Contemporary Worship Comes of Age: A look at <em>Worship Evangelism</em> and <em>Reaching Out Without Dumbing Down</em>

Worship Evangelism: Inviting Unbelievers into the Presence of God, by Sally Morgenthaler. Grand Rapids: Zondervan, 1995. 320 pp. $19.99.
Reaching Out Without Dumbing Down: A Theology of Worship for the Turn-of-the-Century Culture, by Marva J. Dawn. Grand Rapids: Eerdmans, 1995. 316 pp. $16.99

In a recent speech at a worship conference, Donald Hustad remarked that he has been an active church musician for the better part of the twentieth century, and that every single year during his ministry could have been described as "an era of crisis in worship." Although worship constantly changes, one thing (sadly) remains the same: we Christians like to disagree about how to do it.
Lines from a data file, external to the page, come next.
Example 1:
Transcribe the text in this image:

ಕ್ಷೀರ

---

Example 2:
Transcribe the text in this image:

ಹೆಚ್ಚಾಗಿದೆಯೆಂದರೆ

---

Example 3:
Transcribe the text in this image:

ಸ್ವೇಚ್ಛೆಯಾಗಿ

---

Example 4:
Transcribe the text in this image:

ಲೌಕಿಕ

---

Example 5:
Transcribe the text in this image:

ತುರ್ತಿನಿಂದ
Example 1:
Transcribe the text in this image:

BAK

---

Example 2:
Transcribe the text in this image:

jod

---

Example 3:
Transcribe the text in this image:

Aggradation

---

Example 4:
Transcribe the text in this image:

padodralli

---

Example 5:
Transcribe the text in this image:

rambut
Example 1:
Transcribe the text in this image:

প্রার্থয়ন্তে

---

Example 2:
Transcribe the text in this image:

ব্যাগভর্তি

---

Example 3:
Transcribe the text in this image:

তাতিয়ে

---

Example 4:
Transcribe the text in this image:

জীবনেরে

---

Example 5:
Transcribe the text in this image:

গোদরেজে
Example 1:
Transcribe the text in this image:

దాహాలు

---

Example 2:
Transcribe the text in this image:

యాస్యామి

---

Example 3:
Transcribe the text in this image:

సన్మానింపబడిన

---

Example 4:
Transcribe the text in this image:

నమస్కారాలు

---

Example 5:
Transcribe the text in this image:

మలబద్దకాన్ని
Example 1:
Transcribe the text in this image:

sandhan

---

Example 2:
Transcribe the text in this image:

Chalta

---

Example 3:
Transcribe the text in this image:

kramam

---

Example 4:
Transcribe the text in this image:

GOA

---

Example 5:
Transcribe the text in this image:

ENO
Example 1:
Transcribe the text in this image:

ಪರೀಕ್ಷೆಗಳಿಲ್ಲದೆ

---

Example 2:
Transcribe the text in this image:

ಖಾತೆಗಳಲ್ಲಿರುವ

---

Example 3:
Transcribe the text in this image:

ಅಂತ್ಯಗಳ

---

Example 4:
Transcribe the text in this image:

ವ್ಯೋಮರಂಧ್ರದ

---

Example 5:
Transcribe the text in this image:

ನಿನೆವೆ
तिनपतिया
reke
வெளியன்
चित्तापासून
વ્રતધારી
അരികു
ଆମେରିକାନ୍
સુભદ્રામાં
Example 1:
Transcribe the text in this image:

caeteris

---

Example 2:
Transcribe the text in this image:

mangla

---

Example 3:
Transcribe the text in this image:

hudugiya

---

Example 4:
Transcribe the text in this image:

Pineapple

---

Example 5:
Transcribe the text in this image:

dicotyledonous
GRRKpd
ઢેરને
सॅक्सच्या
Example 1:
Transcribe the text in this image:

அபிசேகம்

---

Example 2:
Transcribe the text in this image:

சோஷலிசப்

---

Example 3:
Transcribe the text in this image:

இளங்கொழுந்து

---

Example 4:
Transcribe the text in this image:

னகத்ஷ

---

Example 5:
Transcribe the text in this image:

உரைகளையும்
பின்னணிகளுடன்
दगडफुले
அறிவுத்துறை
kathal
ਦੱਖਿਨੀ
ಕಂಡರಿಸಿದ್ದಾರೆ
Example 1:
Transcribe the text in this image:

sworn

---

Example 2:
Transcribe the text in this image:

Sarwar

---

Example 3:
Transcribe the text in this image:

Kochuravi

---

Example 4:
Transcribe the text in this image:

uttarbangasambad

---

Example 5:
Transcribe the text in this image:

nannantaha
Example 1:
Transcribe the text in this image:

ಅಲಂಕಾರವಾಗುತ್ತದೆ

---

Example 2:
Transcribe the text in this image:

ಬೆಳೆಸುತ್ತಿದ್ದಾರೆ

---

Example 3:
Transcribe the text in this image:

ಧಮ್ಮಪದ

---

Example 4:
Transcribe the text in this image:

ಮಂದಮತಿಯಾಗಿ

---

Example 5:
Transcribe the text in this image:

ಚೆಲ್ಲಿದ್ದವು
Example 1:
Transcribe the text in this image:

The current struggles, of course, most often concern the relationship of worship and evangelism in the local church. Like any lengthy conflict, this one has its mind-numbing stereotypes. One side describes the situation as the pitting of entrenched, insulated, high-culture traditionalists against evangelical, vital, energetic, populist reformers. The other sees it as the struggle between the careless, disrespectful, pleasure-seeking radicals and the wise, thoughtful, discerning advocates of classical Christian worship. Sadly, these notions are sometimes so firmly established in the minds of disputants that any thoughtful process of spiritual discernment is effectively thwarted. Finally, however, we have a sign of maturity—this in the form of two promising books from both sides of the debate.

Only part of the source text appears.